The court’s public information officer said Ginsburg, who is still recovering from surgery last month to remove two cancerous nodules from her lung, would still be able to vote on the cases by reviewing the transcripts of oral arguments.
Ginsburg, 85, has survived other bouts of cancer which never caused her to miss oral arguments.
Ginsburg was released from the hospital about two weeks ago, according to the court, following the surgery earlier last month.
The court said there was no evidence of any remaining disease following the surgery. The nodules themselves were discovered incidentally following tests after a fall she sustained in November.

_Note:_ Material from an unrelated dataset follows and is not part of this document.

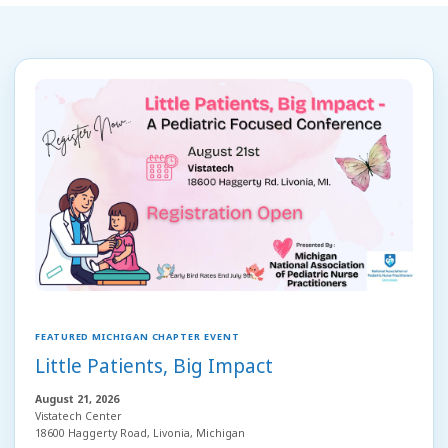
FEATURED MICHIGAN CHAPTER EVENT
Little Patients, Big Impact
August 21, 2026
Vistatech Center
18600 Haggerty Road, Livonia, Michigan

The key liberal justice returned to the court shortly after the fall that fractured three of her ribs last November.
Ginsburg has said that she will continue to serve on the Supreme Court as long as she is able to do the job. In 1999, Ginsburg underwent surgery for colorectal cancer, and 10 years later she was treated for early stages of pancreatic cancer.
“I said I will do this job as long as I can do it full steam,” Ginsburg said last month during an interview following a New York City screening of “On the Basis of Sex,” a feature film about her years as a young lawyer.
A year ago, the news broke that Ginsburg hired law clerks for at least two court terms, signaling she intends to stay through 2020.
Dubbed the “Notorious RBG,” Ginsburg marked 25 years on bench last year since her appointment to the court in 1993.
She has become best known for her opinions related to civil rights issues, including the landmark case opening up the Virginia Military Institute to women. Her dissents in recent years have continued to energize Democrats at a time when Republicans control the executive branch of government and the Supreme Court moves rightward.
The “Notorious RBG” meme, a play on the late rapper Notorious B.I.G., was created as a response to a 2013 dissent Ginsburg wrote when the court majority issued a milestone decision rolling back voting-rights protections.